De fait, certaines personnes incitent directement ou par le biais de différents moyens de communication – tels que les magazines, les sites Internet et les blogs, etc. – les personnes à se priver de nourriture pour se faire maigrir de manière excessive, voire font ouvertement l’apologie de l’anorexie, tels le « mouvement pro-ana » par exemple ou d’autres dérives. Or, ces attitudes ou ces contenus médiatiques, véritable provocation à la maigreur excessive, mettent en danger la santé des personnes fragiles.

Aussi, paraît-il aujourd’hui indispensable de sanctionner l’incitation à la maigreur excessive.

Tel est l’objet de la présente proposition de loi qui vise à combattre ces dérives avec des sanctions judiciaires et pénales, à l’instar de certains pays européens comme l’Espagne.

Pour ce faire, il est proposé d’insérer un article 223-14-1 dans le Code pénal et d’ajouter le renvoi de ce nouvel article à l’article 223-15 du code pénal afin de viser les hypothèses d’incitation provenant d’un moyen de communication.

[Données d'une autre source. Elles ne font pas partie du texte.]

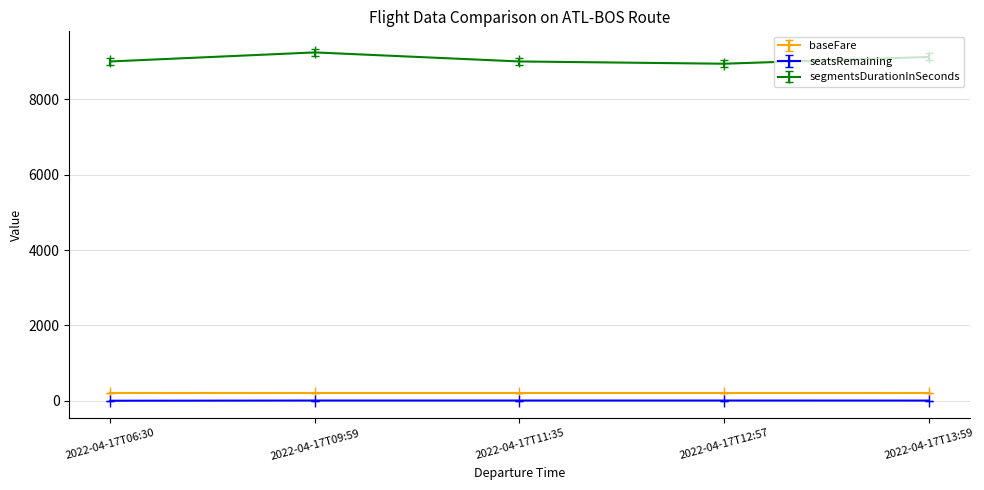

What is the sum of all seatsRemaining values?

39.0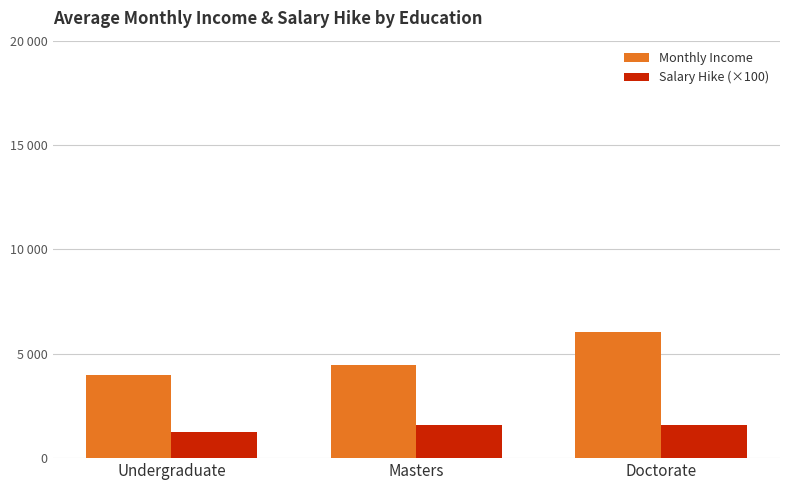

Are the bars grouped side by side (vs. stacked)?

Yes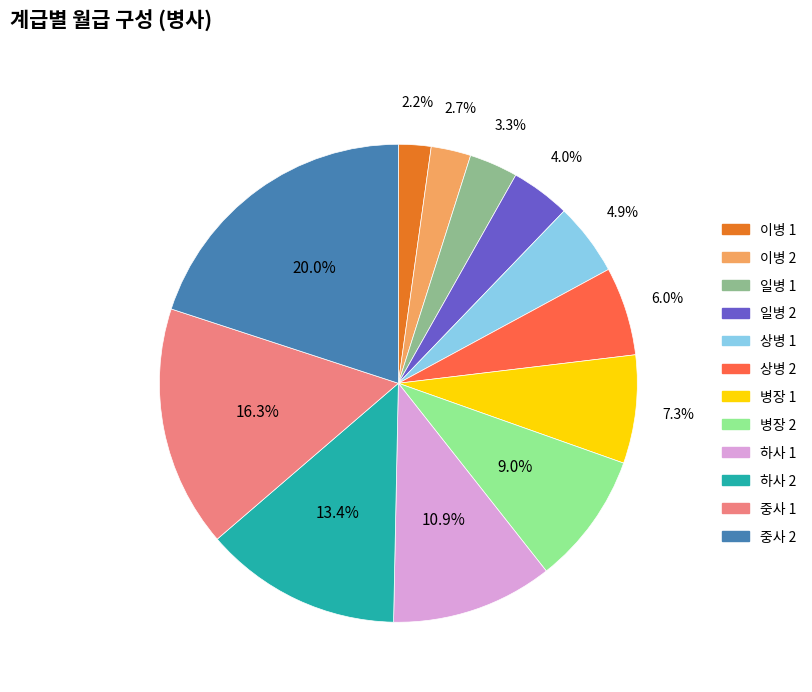

True or false: 병장 2 accounts for 14% of the total.

False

Par analogie avec les infractions de mise en danger d’autrui et provocation au suicide, le texte prévoit de punir de deux ans d’emprisonnement et de 30 000 euros d’amende le fait de provoquer une personne à se priver d’aliments de façon persistante pour maigrir de façon excessive pour agir sur son apparence physique qui pourrait l’exposer à un danger de mort ou compromettre sa santé.

Ces peines sont portées à trois ans d’emprisonnement et 45 000 euros d’amende lorsque cette recherche de maigreur excessive a provoqué la mort de la personne.

Tels sont les termes de la proposition de loi qu’il vous est demandé de bien vouloir adopter.

PROPOSITION DE LOI

Article unique

I. – L’intitulé de la section 6 du chapitre III du titre II du livre II du code pénal est ainsi rédigé : « De la provocation au suicide et à la maigreur excessive ».

II. – L’article 223-14-1 du même code est ainsi rédigé :

« Art. 223-14-1. – Le fait de provoquer une personne à rechercher une maigreur excessive en encourageant des restrictions alimentaires prolongées ayant pour effet de l’exposer à un danger de mort ou de compromettre directement sa santé est puni de deux ans d’emprisonnement et de 30 000 € d’amende.

« Les peines sont portées à trois ans d’emprisonnement et 45 000 € d’amende lorsque cette recherche de maigreur excessive a provoqué la mort de la personne. »

III. – Dans l’article 223-15 du même code, le mot et la référence : « et 223-14 » sont remplacés par les références : « , 223-14 et 223-14-1 ».